All of lore.kernel.org
 help / color / mirror / Atom feed
From: Mat Martineau <mathew.j.martineau@linux.intel.com>
To: Paolo Abeni <pabeni@redhat.com>
Cc: mptcp@lists.linux.dev, Dipanjan Das <mail.dipanjan.das@gmail.com>
Subject: Re: [PATCH mptcp-net] mptcp: do not queue data on closed subflows
Date: Mon, 25 Jul 2022 18:14:35 -0700 (PDT)	[thread overview]
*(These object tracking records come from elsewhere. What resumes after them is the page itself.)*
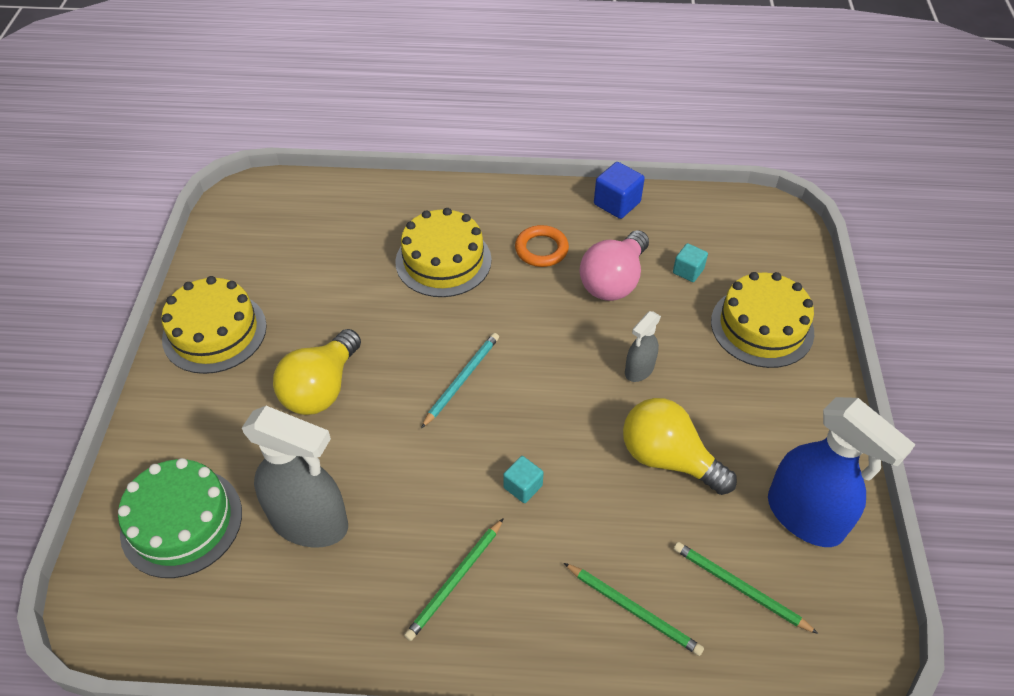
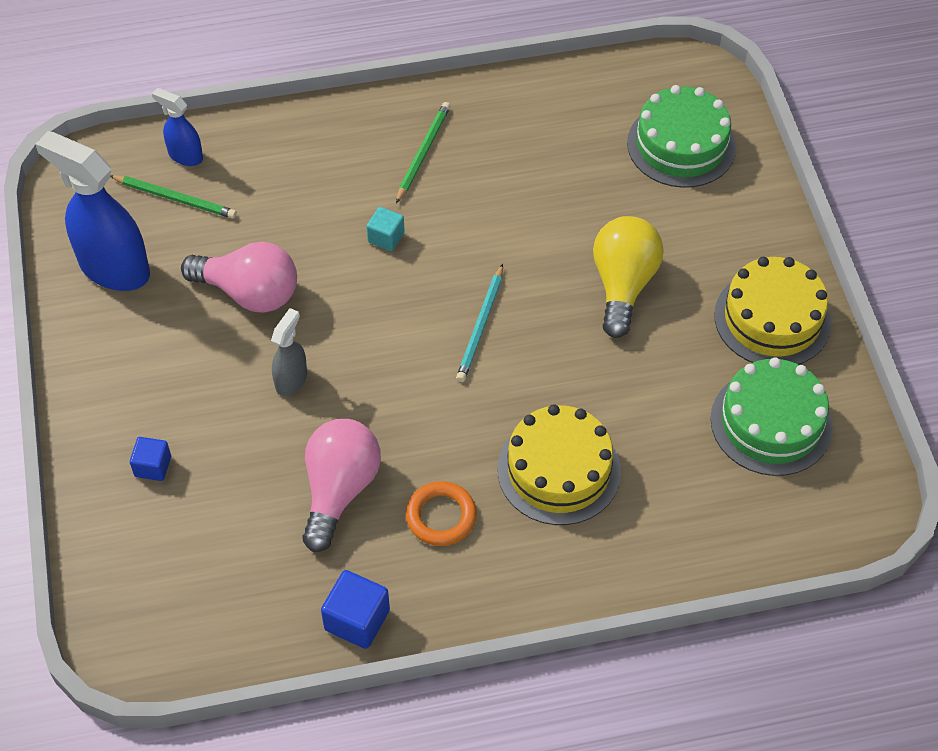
camera: 165 degrees right, 5 degrees up
(269, 259) = (771, 422): none -> green cake
(310, 522) = (568, 168): grey spray bottle -> none
(633, 610) = (266, 164): green pencil -> none
(668, 459) = (249, 293): yellow light bulb -> pink light bulb
(688, 271) = (247, 527): turquoise cube -> none
(727, 646) = (185, 155): none -> blue spray bottle
(762, 327) = (153, 466): yellow cake -> blue cube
Message-ID: <595ba8d4-5ba2-666-b336-e48977d8864e@linux.intel.com> (raw)
In-Reply-To: <937464128633daa18ebc093215ac04487f001b3f.1658769042.git.pabeni@redhat.com>

On Mon, 25 Jul 2022, Paolo Abeni wrote:

> Dipanjan reported a syzbot splat at close time:
>
> WARNING: CPU: 1 PID: 10818 at net/ipv4/af_inet.c:153
> inet_sock_destruct+0x6d0/0x8e0 net/ipv4/af_inet.c:153
> Modules linked in: uio_ivshmem(OE) uio(E)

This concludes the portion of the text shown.